There’s no doubt conflict can be unnerving but we can teach kids how to handle it in a way that constructively builds relationships and brings people together instead of pulling our communities and our nation apart. These skills are like any other in that it is certainly possible to have an innate aptitude, a gift for peace leading that can be developed but it is equally undeniable that all of us can learn basic constructive conflict management.

So how do we do it? Our kids and communities need these skills as surely as they need history and math studies. It’s time to teach peace in our homes, our schools and most importantly in our communities. We are stronger together and even though it seems counter intuitive, conflicts can actually bring us closer.

Where do we begin? The answer is deceptively simple. We begin with a deep breath. When we face a conflict our pulse quickens and our hearts may even pound. It’s easy to feel overwhelmed and so nervous and uncomfortable we freeze or agree to just about anything to make the feeling go away. That’s the moment when the best and most strategic thing we can do is simply remember to take a deep breath.

That moment has a far-reaching ripple effect.
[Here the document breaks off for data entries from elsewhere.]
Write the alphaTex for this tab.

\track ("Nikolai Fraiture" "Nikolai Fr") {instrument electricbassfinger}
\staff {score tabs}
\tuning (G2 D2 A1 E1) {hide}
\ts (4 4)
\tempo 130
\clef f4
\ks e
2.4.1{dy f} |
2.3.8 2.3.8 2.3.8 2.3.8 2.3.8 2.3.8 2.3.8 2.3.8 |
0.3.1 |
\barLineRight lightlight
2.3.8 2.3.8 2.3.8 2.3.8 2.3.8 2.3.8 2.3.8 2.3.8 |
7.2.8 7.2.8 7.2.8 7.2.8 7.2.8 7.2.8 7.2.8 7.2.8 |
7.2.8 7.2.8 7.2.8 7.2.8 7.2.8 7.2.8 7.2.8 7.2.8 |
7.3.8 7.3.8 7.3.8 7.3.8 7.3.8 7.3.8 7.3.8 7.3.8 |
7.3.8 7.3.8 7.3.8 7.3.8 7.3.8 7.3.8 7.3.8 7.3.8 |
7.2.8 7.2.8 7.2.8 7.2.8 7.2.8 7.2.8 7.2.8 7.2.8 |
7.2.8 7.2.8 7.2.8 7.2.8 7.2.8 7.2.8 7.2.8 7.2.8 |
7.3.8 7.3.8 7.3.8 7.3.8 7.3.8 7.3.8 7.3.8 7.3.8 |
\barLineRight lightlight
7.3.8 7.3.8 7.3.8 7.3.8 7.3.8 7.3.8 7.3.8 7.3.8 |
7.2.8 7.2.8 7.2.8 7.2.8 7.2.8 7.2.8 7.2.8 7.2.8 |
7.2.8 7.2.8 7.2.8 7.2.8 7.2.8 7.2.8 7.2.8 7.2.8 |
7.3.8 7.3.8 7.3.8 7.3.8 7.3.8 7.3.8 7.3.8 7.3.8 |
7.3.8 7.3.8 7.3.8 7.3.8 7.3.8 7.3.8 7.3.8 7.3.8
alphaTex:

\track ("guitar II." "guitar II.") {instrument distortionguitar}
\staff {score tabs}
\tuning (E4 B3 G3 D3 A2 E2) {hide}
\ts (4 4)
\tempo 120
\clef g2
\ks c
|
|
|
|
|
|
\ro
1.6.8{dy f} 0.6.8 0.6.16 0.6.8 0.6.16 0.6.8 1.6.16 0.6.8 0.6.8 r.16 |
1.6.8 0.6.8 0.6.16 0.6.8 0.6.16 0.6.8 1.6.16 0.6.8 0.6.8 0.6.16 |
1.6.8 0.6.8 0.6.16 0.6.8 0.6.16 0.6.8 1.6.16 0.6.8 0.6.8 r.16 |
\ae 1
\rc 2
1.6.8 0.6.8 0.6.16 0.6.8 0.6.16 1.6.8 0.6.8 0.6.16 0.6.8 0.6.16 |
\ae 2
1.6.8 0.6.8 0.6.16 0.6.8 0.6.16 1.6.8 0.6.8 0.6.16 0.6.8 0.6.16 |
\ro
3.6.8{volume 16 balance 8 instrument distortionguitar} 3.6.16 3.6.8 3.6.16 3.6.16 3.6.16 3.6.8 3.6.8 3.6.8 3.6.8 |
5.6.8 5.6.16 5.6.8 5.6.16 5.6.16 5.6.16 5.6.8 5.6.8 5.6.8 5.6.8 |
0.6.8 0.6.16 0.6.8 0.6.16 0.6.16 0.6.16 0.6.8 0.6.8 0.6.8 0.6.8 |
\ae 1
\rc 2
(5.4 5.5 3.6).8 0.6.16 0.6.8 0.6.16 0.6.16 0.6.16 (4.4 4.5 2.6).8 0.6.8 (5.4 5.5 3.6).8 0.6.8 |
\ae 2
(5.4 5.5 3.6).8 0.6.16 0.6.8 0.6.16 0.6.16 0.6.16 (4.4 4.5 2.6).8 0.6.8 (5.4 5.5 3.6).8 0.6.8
Taking the moment for breath allows you to respond rather than react. It also surprises the opposing party and helps redirect their energy as well. The best gift of the breath is even more practical. The feelings of nervousness and performance anxiety are the result of chemical reactions in our brain that are very closely related to the ones that create feelings of excitement. That is hugely important. Nervousness and excitement are so closely related it only takes a small shift for us to interpret our sweaty palms and pounding hearts not as part of the fear response but as the same excitement we feel when our favorite team wins or when we ride our favorite roller coaster. We can choose to name our nerves excitement and soon that shift actually occurs.

Taking a breath resets the confrontation and allows for the next step to change the conflict dynamic. The next step is to learn to reframe what has been said and we’ll talk more about that in the next post, but the best part of learning to effectively reframe is to see how it can move the parties from opposing each other to moving closer together to oppose the problem. As I wrote in our children’s book, Fuzzwippers Play Fair, we can solve any problem when it’s you and I together against the problem, not each other.